Comment transformer ces pratiques?
De façon non exhaustive, voici quelques pistes concrètes pour faire bouger réellement les choses…
- Agissez au niveau d’un corps social entier (une équipe, un service) pour aller chercher le mouvement et l’action…arrêtez de saupoudrer !
- La meilleure preuve du changement est « l’action » : arrêtez d’espérer le changement, pratiquez le de façon imparfaite mais réelle.
- Ne vous focalisez pas sur toutes les phases du changement comme étant des étapes obligatoires (Kubler-Ross doit se retourner dans sa tombe parfois…) - Laissez chacun aller à son rythme…sinon les gens feront juste « le reflet » de ce qu’ils pensent être attendu par vous, sans le vivre de l’intérieur
- Imaginez des changements qui aient un réel intérêt pour les équipes, pas juste pour la direction
- Le chemin est long et plein de surprises, ne promettez rien, mais soyez toujours présent pour écouter, découvrir avec eux et persévérer.
- Une fois la transformation lancée et déclarée, ramenez chaque incident ou élément du quotidien à cette transformation…la répétition a de réelles vertus en phase de changement…
- Les pratiques managériales sont souvent la résultante d’un système établi par une » instance supérieure », les changer sans changer les principes de cette instance revient à mettre des pneus neufs sur une voiture dont le moteur est cassé…aucun intérêt, sauf « à faire joli ».
- Les changements doivent s’attaquer aux éléments symboliques de l’entreprise: la fixation des objectifs, les processus de décision du quotidien, le système de contrôle…faites changer le système sur ses éléments structurants, vous verrez de réels mouvements apparaitre.
- Le « Client » est une réelle belle raison de changer, mais il ne doit pas être pris en otage dans les discours managériaux pour culpabiliser ou faire peur… Le Client est trop important !
- Ce qui « enthousiasme », c’est de voir les choses « changer vraiment »…si les gens ne s’enthousiasment pas, c’est que ça ne change pas vraiment…Repenchez-vous sur le sujet.
Pour conclure, la transformation de pratiques managériales nécessite d’agir réellement « autrement ». Il n’est pas nécessaire d’engager toute l’entreprise d’un coup, mais plus de réaliser des « quick-win » qui permettent d’emmener par la preuve, par l’action.

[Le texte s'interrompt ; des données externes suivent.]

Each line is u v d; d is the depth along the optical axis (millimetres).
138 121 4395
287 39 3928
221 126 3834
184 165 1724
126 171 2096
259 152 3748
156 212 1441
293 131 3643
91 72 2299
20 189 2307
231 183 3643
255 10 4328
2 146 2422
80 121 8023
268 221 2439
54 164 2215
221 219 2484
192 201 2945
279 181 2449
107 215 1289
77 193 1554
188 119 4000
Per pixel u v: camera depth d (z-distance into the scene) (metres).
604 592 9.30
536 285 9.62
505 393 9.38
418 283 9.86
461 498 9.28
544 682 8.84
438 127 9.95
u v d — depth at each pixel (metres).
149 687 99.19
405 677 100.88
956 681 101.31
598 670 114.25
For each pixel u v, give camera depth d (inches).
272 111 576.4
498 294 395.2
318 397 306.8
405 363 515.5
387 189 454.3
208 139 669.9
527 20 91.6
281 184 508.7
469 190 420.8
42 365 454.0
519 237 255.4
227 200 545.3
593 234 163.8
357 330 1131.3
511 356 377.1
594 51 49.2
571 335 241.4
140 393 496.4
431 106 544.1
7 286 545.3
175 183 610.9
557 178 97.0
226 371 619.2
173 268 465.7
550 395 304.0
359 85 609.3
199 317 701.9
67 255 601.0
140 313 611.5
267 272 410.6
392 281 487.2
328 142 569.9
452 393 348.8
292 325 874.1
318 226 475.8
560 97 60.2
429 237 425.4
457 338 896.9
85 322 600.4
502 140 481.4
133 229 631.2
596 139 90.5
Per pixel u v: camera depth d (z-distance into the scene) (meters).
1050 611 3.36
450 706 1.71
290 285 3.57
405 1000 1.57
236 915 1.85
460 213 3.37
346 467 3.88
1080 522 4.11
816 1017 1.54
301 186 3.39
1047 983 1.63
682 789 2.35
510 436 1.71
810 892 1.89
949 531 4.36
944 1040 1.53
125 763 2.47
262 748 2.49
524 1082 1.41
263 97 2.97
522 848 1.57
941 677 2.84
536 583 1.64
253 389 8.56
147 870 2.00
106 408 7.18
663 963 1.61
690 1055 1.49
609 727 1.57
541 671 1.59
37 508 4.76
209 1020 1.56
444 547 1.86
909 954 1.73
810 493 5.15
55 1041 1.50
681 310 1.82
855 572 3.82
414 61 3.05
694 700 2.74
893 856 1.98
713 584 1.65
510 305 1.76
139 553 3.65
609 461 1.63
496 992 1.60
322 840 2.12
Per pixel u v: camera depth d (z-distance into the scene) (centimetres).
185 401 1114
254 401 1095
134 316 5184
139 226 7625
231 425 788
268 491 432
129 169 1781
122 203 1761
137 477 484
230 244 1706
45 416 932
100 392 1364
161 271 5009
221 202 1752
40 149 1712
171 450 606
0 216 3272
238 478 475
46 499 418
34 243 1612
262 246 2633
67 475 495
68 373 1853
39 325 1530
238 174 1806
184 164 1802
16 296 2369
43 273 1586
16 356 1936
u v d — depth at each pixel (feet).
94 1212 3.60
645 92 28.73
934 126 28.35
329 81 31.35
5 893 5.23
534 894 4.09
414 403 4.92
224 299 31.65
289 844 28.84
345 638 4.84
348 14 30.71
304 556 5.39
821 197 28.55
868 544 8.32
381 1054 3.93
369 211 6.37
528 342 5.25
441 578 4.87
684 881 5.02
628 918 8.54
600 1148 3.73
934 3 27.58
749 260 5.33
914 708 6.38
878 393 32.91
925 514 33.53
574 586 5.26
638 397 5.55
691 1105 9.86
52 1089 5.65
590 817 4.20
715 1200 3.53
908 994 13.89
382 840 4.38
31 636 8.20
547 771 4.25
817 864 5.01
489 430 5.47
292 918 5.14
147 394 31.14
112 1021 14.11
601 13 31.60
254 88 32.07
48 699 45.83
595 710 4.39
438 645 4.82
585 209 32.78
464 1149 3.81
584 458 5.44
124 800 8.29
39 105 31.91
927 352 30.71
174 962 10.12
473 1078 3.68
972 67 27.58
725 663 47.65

Vous connaissez votre entreprise, vous connaissez ses équipes et ses services… Formulez ou faites formuler « simplement » à vos dirigeants les attendus, l’espoir, la vision, et parlez-en aux intéressés. En suivant les quelques principes expliqués précédemment, et quelques autres peut-être ;-), vous allez voir les choses vraiment changer…à vous de jouer ! A bientôt… Pierre E.